Re: [Proposal] Table-level Transparent Data Encryption (TDE) and Key Management Service (KMS)

Bruce Momjian <bruce@momjian.us>

From: Bruce Momjian <bruce@momjian.us>
To: Alvaro Herrera <alvherre@2ndquadrant.com>
Cc: Tomas Vondra <tomas.vondra@2ndquadrant.com>, Joe Conway <mail@joeconway.com>, Antonin Houska <ah@cybertec.at>, Stephen Frost <sfrost@snowman.net>, Masahiko Sawada <sawada.mshk@gmail.com>, Robert Haas <robertmhaas@gmail.com>, Haribabu Kommi <kommi.haribabu@gmail.com>, "Moon, Insung" <Moon_Insung_i3@lab.ntt.co.jp>, Ibrar Ahmed <ibrar.ahmad@gmail.com>, PostgreSQL-development <pgsql-hackers@postgresql.org>
Date: 2019-07-27T17:33:36Z
Lists: pgsql-hackers

Commits

Same data as JSON: GET /api/v1/messages/:b64id/commits the thread's linked commits as JSON, with link sources. API reference →
  1. Revamp the WAL record format.

On Thu, Jul 25, 2019 at 11:30:55PM -0400, Alvaro Herrera wrote:
> On 2019-Jul-25, Alvaro Herrera wrote:
> 
> > > Uh, there are no known attacks on AES with known plain-text, e.g., SSL
> > > uses AES, so I think we are good with encrypting everything after the
> > > first 16 bytes.

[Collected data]
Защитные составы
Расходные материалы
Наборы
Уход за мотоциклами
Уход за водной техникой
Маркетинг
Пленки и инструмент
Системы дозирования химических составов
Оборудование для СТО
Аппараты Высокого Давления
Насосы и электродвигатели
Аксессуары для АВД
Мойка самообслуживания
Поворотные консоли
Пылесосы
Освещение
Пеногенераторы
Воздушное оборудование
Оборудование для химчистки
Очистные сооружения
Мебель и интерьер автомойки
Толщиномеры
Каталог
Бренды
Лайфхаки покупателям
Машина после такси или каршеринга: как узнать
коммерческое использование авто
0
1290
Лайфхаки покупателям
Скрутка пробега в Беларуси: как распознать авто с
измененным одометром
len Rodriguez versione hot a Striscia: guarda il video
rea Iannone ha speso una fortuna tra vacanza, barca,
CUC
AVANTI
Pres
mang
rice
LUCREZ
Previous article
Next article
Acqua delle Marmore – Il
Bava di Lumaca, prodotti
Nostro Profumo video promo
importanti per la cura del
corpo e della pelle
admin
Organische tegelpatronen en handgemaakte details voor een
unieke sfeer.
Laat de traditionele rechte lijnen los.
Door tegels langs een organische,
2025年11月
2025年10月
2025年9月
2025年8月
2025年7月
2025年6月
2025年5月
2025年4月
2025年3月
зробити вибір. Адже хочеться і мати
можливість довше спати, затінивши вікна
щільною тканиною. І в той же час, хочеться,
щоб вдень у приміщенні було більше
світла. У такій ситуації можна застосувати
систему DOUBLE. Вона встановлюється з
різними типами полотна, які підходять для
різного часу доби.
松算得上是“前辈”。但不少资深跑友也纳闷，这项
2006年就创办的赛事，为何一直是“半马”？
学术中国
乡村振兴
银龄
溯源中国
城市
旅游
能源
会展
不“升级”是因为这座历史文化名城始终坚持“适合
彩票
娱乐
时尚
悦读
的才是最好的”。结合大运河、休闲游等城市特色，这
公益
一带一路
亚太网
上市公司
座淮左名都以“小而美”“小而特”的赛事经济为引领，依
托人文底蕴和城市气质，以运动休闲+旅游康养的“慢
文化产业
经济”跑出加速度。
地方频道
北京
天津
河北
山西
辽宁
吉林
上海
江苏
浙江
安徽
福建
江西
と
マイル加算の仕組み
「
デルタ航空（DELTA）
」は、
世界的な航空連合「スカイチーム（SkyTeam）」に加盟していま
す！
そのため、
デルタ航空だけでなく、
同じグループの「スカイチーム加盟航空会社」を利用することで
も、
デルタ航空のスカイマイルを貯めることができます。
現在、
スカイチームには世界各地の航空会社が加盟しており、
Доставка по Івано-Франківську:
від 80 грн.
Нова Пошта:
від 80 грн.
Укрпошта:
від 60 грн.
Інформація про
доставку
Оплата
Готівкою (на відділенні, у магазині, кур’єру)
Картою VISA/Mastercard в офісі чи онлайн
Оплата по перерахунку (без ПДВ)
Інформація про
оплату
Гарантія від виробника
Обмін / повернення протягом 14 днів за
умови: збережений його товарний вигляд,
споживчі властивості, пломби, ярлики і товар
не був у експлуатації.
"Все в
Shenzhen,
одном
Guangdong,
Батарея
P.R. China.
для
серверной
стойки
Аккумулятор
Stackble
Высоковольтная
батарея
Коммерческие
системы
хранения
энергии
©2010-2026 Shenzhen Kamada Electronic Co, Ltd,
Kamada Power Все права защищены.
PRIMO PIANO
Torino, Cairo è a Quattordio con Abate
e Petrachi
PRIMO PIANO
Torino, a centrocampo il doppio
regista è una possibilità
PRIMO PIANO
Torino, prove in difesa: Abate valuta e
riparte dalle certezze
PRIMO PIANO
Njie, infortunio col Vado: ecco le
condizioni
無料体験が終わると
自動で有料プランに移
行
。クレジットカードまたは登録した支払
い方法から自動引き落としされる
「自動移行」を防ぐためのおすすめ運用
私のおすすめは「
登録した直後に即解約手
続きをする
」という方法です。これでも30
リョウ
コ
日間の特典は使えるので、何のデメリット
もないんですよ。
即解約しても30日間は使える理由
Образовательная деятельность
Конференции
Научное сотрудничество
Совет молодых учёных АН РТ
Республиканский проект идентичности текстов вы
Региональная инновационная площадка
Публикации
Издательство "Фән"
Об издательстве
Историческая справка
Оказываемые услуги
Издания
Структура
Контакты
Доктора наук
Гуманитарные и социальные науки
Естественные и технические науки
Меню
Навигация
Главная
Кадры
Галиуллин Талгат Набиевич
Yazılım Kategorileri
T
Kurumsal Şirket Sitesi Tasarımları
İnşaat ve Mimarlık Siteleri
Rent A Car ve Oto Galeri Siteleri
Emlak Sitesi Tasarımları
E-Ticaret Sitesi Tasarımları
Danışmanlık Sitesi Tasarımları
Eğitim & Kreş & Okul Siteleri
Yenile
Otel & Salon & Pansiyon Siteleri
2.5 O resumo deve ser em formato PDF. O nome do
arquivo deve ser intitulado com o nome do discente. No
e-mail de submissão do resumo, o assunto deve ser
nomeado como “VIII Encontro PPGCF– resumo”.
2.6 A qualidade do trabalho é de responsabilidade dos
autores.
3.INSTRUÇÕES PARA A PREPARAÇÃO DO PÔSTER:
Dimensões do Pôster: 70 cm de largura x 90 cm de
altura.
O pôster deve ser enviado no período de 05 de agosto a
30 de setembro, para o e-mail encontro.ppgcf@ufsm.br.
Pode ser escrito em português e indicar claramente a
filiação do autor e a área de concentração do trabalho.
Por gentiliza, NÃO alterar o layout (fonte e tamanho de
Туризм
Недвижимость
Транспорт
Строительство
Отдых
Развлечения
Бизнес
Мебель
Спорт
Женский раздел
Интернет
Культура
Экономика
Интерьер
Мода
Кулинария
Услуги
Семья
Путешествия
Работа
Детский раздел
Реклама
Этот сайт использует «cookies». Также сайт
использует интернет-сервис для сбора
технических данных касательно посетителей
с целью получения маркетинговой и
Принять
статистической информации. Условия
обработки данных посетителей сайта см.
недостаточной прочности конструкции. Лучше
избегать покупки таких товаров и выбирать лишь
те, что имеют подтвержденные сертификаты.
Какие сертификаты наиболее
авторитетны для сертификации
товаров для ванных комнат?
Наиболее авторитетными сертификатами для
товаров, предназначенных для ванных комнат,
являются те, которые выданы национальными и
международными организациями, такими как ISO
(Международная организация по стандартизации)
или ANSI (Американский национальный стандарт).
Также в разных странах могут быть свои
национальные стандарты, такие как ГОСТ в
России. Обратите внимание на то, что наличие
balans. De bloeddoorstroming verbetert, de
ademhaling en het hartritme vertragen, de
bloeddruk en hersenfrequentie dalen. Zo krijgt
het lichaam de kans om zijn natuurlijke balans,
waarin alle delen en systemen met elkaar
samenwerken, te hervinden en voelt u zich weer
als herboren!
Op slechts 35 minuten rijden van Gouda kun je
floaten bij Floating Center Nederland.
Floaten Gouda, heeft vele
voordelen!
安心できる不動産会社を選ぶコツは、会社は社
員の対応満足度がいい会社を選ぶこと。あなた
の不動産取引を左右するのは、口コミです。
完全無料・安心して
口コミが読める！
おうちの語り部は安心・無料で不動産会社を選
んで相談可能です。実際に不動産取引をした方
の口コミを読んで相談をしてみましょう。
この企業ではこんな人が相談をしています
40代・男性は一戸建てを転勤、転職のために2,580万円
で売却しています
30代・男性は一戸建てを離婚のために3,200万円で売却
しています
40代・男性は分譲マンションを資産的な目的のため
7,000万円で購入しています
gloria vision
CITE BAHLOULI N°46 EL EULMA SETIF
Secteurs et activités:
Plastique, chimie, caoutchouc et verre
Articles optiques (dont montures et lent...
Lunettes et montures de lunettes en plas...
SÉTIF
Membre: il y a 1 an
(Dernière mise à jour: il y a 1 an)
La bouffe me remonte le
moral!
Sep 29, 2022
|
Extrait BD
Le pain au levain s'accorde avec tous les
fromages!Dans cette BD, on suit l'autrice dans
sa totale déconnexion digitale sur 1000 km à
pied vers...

_ACTIVITIES_:
- A) According to the TDE mailing list message, what does SSL use?
- B) Continue the TDE mailing list message from its last line.

_EXERCISE ANSWERS_:
- A) AES.

- B)
> > 
> > Well, maybe there aren't any attacks *now*, but I don't know what will
> > happen in the future.  I'm not clear what's the intended win by
> > encrypting the all-zeroes page hole anyway.  If you leave it
> > unencrypted, the attacker knows the size of the hole, as well as the
> > size of the tuple data area and the size of the LP array.  Is that a
> > side-channer that leaks much?
> 
> This answer https://crypto.stackexchange.com/a/31090 is interesting for
> three reasons:
> 
> 1. it says we don't really have to worry about cleartext attacks, at
> least not in the immediate future, so encrypting the hole should be OK;
> 
> 2. it seems to reinforces a point I tried to make earlier, which is that
> reusing the IV a small number of times is *not that bad*:

I think using LSN and page number, we will _never_ reuse the IV, except
for cases like promoting two standbys, which I think we have to document
as an insecure practice.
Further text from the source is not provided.